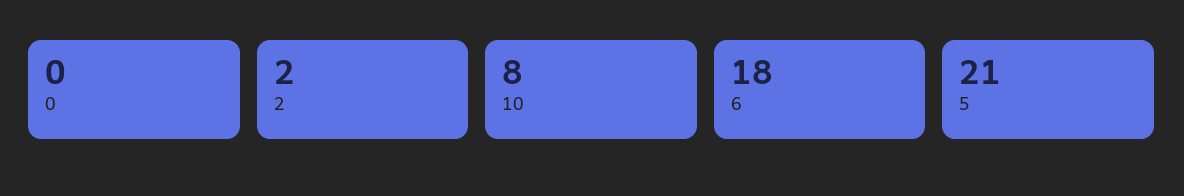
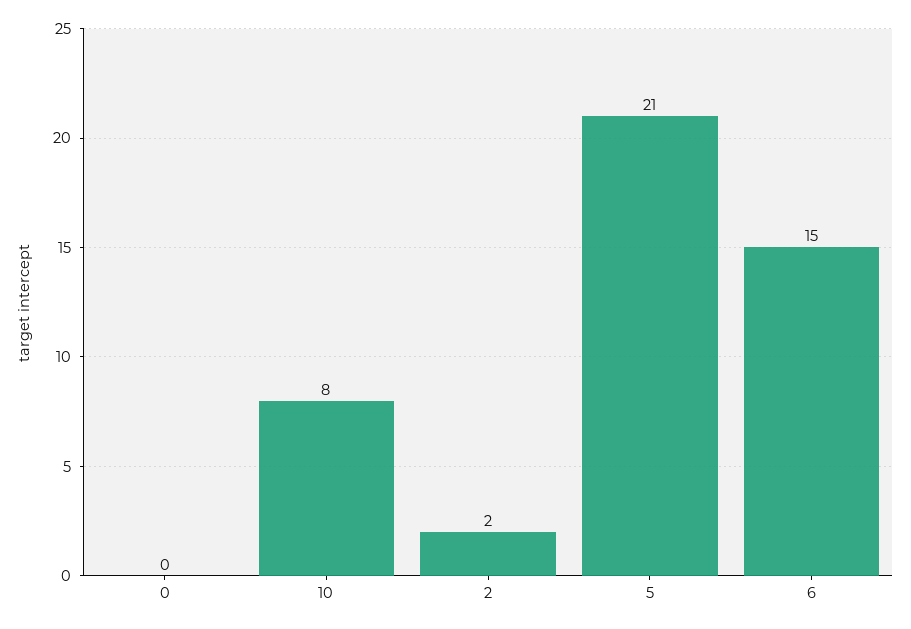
6: 18 -> 15

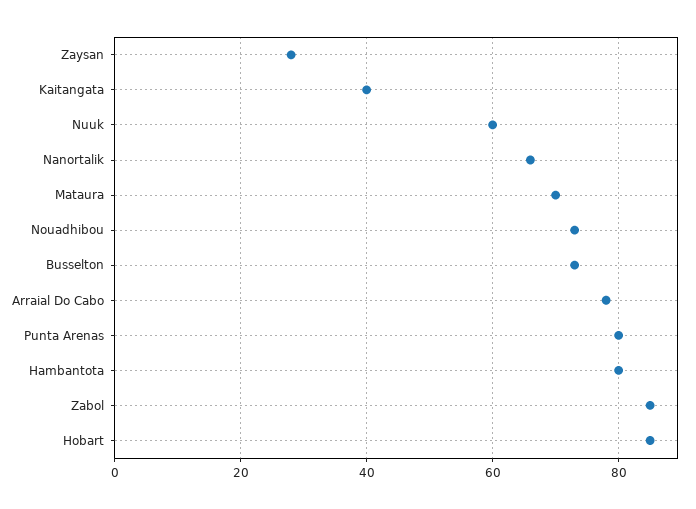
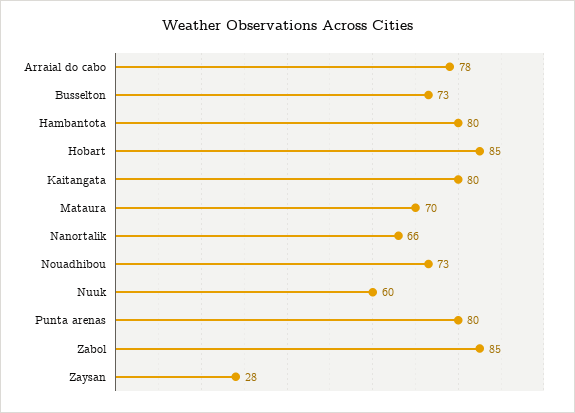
Kaitangata: 40 -> 80

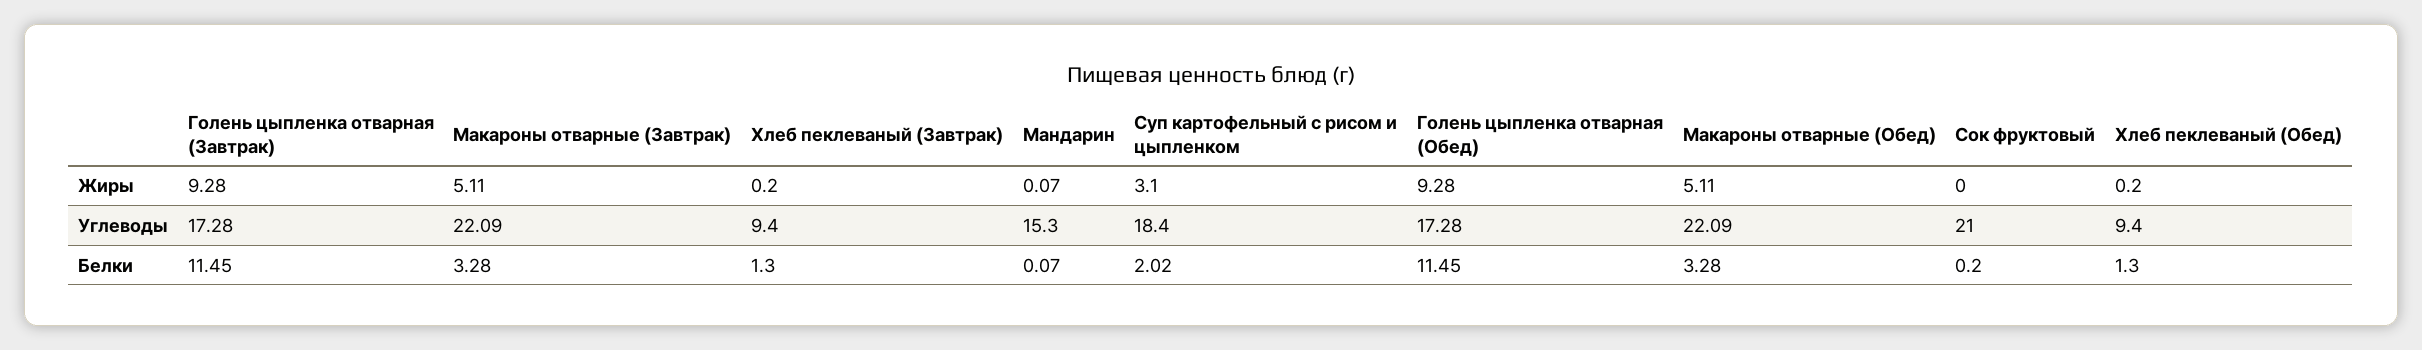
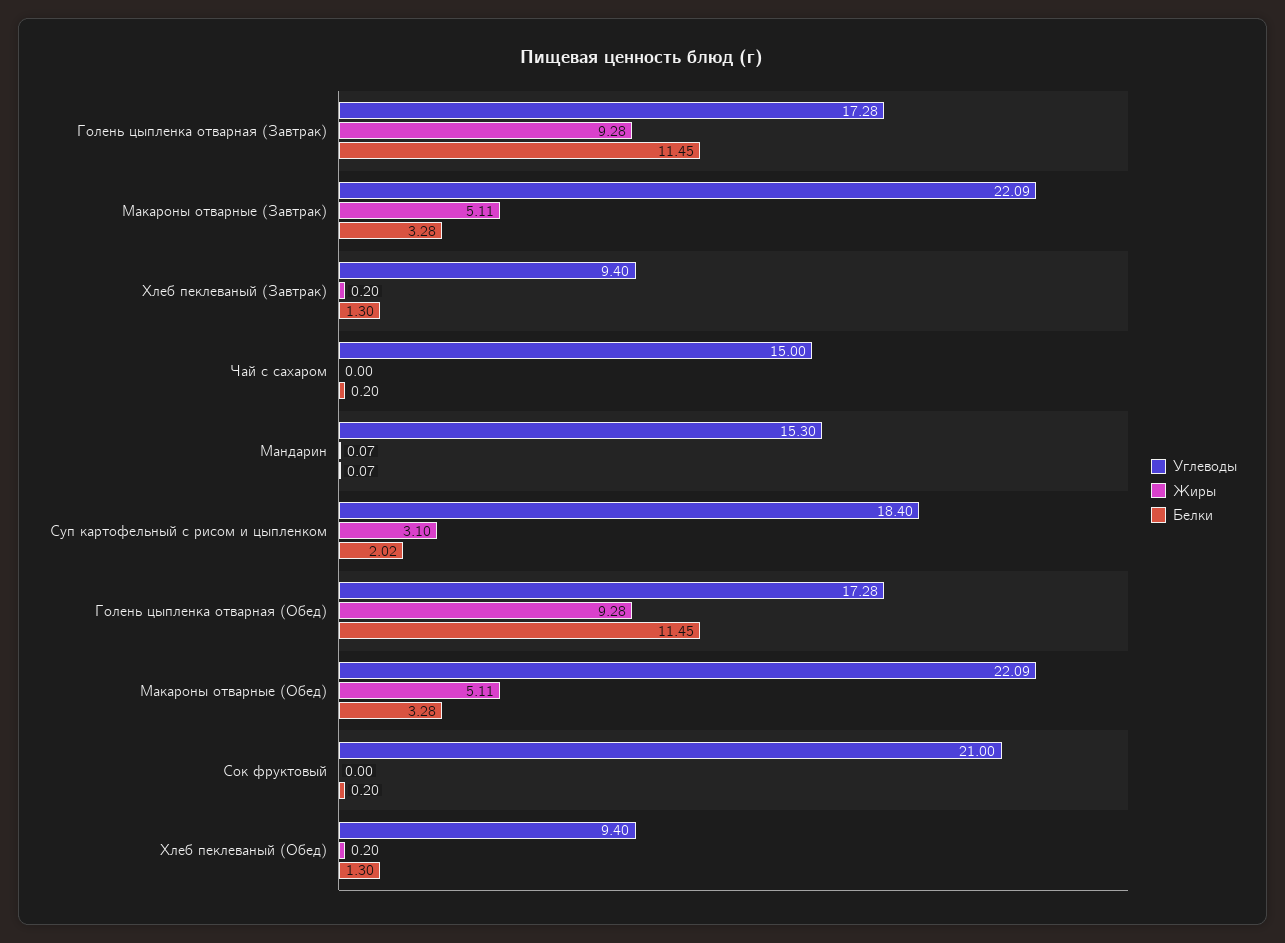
Углеводы, Чай с сахаром: none -> 15
Жиры, Чай с сахаром: none -> 0
Белки, Чай с сахаром: none -> 0.2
★ ★ ★ ★
* [Written task]: Everything in the records must be transcribed exactly, except the pictures, which are left out.

* [Written solution]:
6: 18 -> 15

Kaitangata: 40 -> 80

Углеводы, Чай с сахаром: none -> 15
Жиры, Чай с сахаром: none -> 0
Белки, Чай с сахаром: none -> 0.2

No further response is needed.